The pandemic revealed the vulnerabilities in our global network of trade, from sea to land to the front door. Inland congestion had vessels waiting outside ports for days and weeks, reducing available ocean capacity and crippling schedule reliability. Together with surging consumer demand, this drove rates to previously unseen highs.

But the supply chain is resilient. As these problems unwind, freight rates are falling sharply to pre-pandemic levels and reliability is going back to normal - as you would expect in a well functioning market.
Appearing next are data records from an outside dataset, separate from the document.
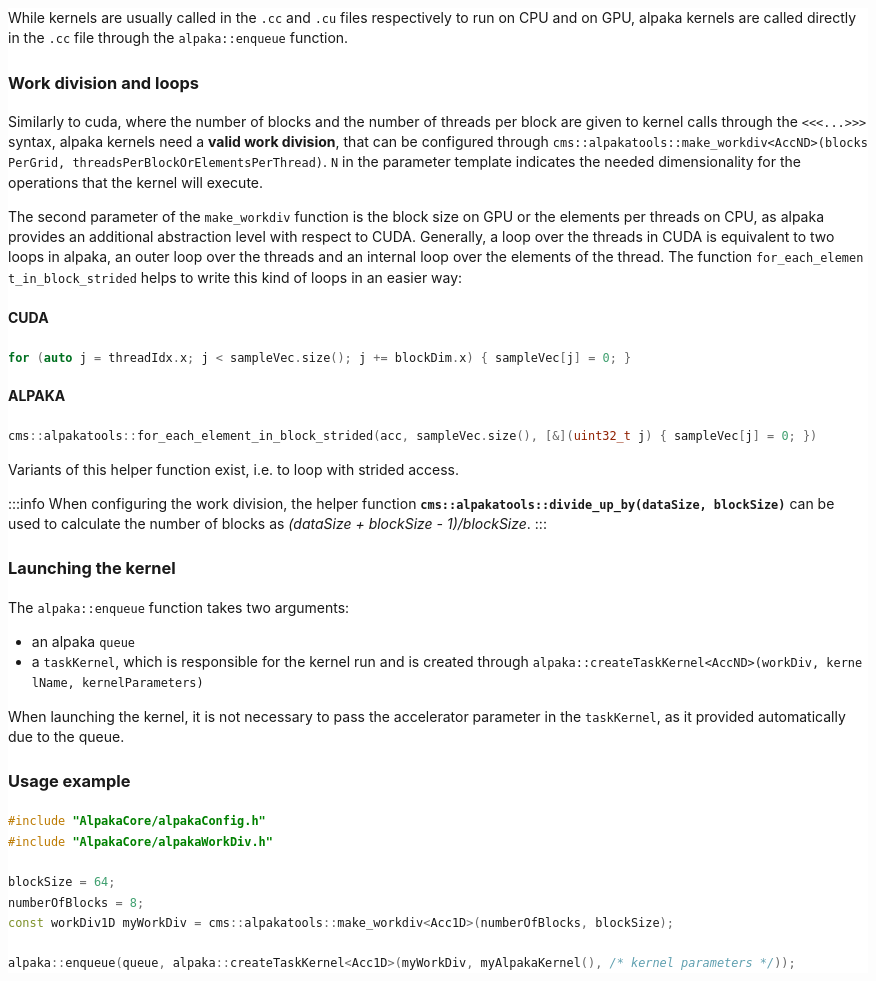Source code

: While kernels are usually called in the `.cc` and `.cu` files respectively to run on CPU and on GPU, alpaka kernels are called directly in the `.cc` file through the `alpaka::enqueue` function.

### Work division and loops
Similarly to cuda, where the number of blocks and the number of threads per block are given to kernel calls through the `<<<...>>>` syntax, alpaka kernels need a **valid work division**, that can be configured through `cms::alpakatools::make_workdiv<AccND>(blocksPerGrid, threadsPerBlockOrElementsPerThread)`. `N` in the parameter template indicates the  needed dimensionality for the operations that the kernel will execute.

The second parameter of the `make_workdiv` function is the block size on GPU or the elements per threads on CPU, as alpaka provides an additional abstraction level with respect to CUDA. Generally, a loop over the threads in CUDA is equivalent to two loops in alpaka, an outer loop over the threads and an internal loop over the elements of the thread. The function `for_each_element_in_block_strided` helps to write this kind of loops in an easier way:

#### CUDA
```c++
for (auto j = threadIdx.x; j < sampleVec.size(); j += blockDim.x) { sampleVec[j] = 0; }
```
#### ALPAKA
```c++
cms::alpakatools::for_each_element_in_block_strided(acc, sampleVec.size(), [&](uint32_t j) { sampleVec[j] = 0; })
```
Variants of this helper function exist, i.e. to loop with strided access.

:::info
When configuring the work division, the helper function **`cms::alpakatools::divide_up_by(dataSize, blockSize)`** can be used to calculate the number of blocks as *(dataSize + blockSize - 1)/blockSize*.
:::

### Launching the kernel
The `alpaka::enqueue` function takes two arguments:
- an alpaka `queue`
- a `taskKernel`, which is responsible for the kernel run and is created through `alpaka::createTaskKernel<AccND>(workDiv, kernelName, kernelParameters)` 

When launching the kernel, it is not necessary to pass the accelerator parameter in the `taskKernel`, as it provided automatically due to the queue.

### Usage example

``` c++
#include "AlpakaCore/alpakaConfig.h"
#include "AlpakaCore/alpakaWorkDiv.h"

blockSize = 64;
numberOfBlocks = 8;
const workDiv1D myWorkDiv = cms::alpakatools::make_workdiv<Acc1D>(numberOfBlocks, blockSize);

alpaka::enqueue(queue, alpaka::createTaskKernel<Acc1D>(myWorkDiv, myAlpakaKernel(), /* kernel parameters */));
```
Ocean rates and reliability returning to pre-pandemic levels.

 

The rate levels experienced during the pandemic were the result of a surge in goods transport demand particularly from the US, labour shortages and port and hinterland congestion which removed effective capacity from the market.

These problems are now unwinding, causing reliability to increase and market conditions including freight rates to normalise rapidly. The latest market data, as seen in the graph to the left, demonstrate the healthy state of competition in the shipping sector that has seen rates fall as conditions return rapidly to pre-pandemic norms.

Container shipping rates are resuming their deflationary role.

 

International liner shipping is a sophisticated network of regularly scheduled services that transport goods from anywhere in the world to anywhere in the world with greater energy efficiency than any other form of international transportation. Liner ships have the capacity to carry several warehouses worth of goods, which makes each journey very efficient. 

Over the past 24 years, as carriers have worked hard to increase operational efficiency and reduce costs, freight rates have fallen considerably compared to the consumer price index. Whilst consumer prices globally more than doubled from 1998 to 2019 due to inflation, freight rates have actually decreased, acting as a deflationary factor to push consumer prices down.

The graph shows that from 1998 to 2019 before the pandemic, freight rates were de-facto discounted by 60 percent compared to consumer prices over two decades.

As surging demand pushed freight rates to historical highs during 2022, the situation changed. However, the data shows that while freight rates were an element of inflationary pressure in 2022, this effect has already disappeared as we enter 2023.